Defectos refractivos en la infancia

Los defectos refractivos en la infancia son la miopía, la hipermetropía y el astigmatismo. Defectos visuales que producen alteraciones importantes en la visión del niño. En ocasiones también pueden provocar un ojo vago, sobre todo en situaciones en las que exista un defecto refractivo muy diferente de un ojo a otro, o sólo en uno de los ojos. En este caso el niño puede no notar ningún problema porque su visión con ambos ojos a la vez es buena. Es importante que los padres detecten cuanto antes estas anomalías visuales en sus hijos ya que será durante los primeros años de edad cuando se desarrolle la visión.

Causas de los defectos refractivos en la infancia

  • Hipermetropía: en la infancia es habitual que de forma temporal exista un grado de hipermetropía. Esto ocurre cuando el ojo es más pequeño y corto de lo normal, por lo que como consecuencia se pierde capacidad de enfoque de cerca realizando un sobreesfuerzo en actividades como la lectura. La hipermetropía no aumenta con el desarrollo del niño, sino que incluso puede llegar a disminuir siempre y cuando se produzca un aumento de la longitud del globo ocular.
  • Miopía: el ojo es de mayor tamaño que lo adecuado para la edad del niño, como consecuencia, el niño pierde la capacidad de ver de lejos. La miopía sí puede aumentar con el desarrollo del niño.
  • Astigmatismo: el astigmatismo provoca visión borrosa a todas las distancias. Para el niño supone un sobreesfuerzo similar al de la hipermetropía alta al intentar compensar el defecto visual provocándole dolores de cabeza o incluso orzuelos.

Síntomas: defectos refractivos en la infancia

Podemos sospechar como padres que nuestros hijos padecen algún defecto refractivo si:

  • Se acerca mucho a la televisión y en general no le interesan los objetos lejanos a su alrededor.
  • Suele reclamar la atención de sus padres para bajar escaleras por miedo a hacerlo solo.
  • Se mueve torpemente en un espacio que ya conoce.
  • Los profesores también lo pueden sospechar.

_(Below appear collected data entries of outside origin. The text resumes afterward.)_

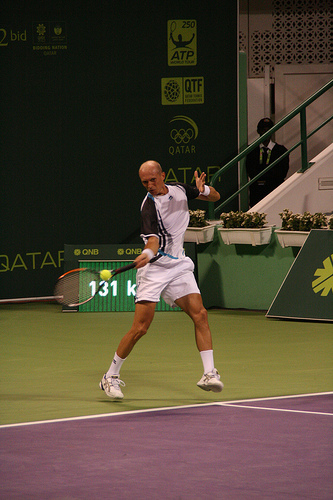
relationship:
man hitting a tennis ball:
[95, 157, 226, 404] [99, 267, 113, 282]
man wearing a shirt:
[95, 157, 226, 404] [133, 178, 199, 270]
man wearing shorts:
[95, 157, 226, 404] [133, 258, 203, 305]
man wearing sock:
[95, 157, 226, 404] [197, 347, 218, 379]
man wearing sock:
[95, 157, 226, 404] [106, 348, 129, 379]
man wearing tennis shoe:
[95, 157, 226, 404] [194, 369, 224, 395]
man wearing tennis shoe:
[95, 157, 226, 404] [97, 369, 125, 403]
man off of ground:
[95, 157, 226, 404] [2, 306, 332, 500]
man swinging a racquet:
[95, 157, 226, 404] [51, 253, 157, 311]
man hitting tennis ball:
[95, 157, 226, 404] [99, 267, 113, 282]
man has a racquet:
[95, 157, 226, 404] [51, 253, 157, 311]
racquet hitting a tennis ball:
[51, 253, 157, 311] [99, 267, 113, 282]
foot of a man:
[199, 377, 222, 390] [95, 157, 226, 404]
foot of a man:
[98, 380, 123, 401] [95, 157, 226, 404]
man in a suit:
[241, 115, 294, 213] [243, 140, 289, 206]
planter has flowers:
[181, 223, 215, 245] [185, 208, 208, 231]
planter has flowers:
[217, 225, 274, 248] [221, 210, 264, 227]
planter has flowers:
[272, 227, 310, 251] [280, 206, 333, 231]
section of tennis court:
[2, 295, 333, 439] [2, 297, 331, 498]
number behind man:
[86, 280, 118, 301] [95, 157, 226, 404]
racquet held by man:
[51, 253, 157, 311] [95, 157, 226, 404]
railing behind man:
[199, 75, 332, 214] [95, 157, 226, 404]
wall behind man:
[0, 1, 245, 306] [95, 157, 226, 404]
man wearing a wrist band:
[95, 157, 226, 404] [200, 182, 212, 198]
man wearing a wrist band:
[95, 157, 226, 404] [141, 249, 162, 267]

Tratamiento: defectos refractivos en la infancia

El mejor tratamiento es la detección precoz ya que de esta forma el oftalmólogo pediatra podrá diagnosticar la mejor graduación que necesitará el niño. Para ello, el especialista realizará en consulta una exploración oftalmológica completo mediante la toma de agudeza visual, pruebas de refracción dilatando la pupila mediante un colirio para evitar acomodarle o compensar su defecto refractivo para conocer la totalidad de sus dioptrías. También se le realizarán pruebas de motilidad ocular para descartar problemas de estrabismo y fondo de ojo (exploración de la retina). Finalmente se le prescriben unas gafas graduadas. 

Preguntas frecuentes

¿Los defectos refractivos se pueden prevenir en la infancia?

No, pero es importante detectarlos precozmente ya sean los propios padres o sus profesores en el colegio.

¿Cuándo se recomienda una revisión oftalmológica?

Se recomienda que la primera visita al oftalmólogo sea a los 3-4 años para poder realizar una completa exploración ocular ya que será una edad en la que el niño ya podrá colaborar con el oftalmólogo pediatra.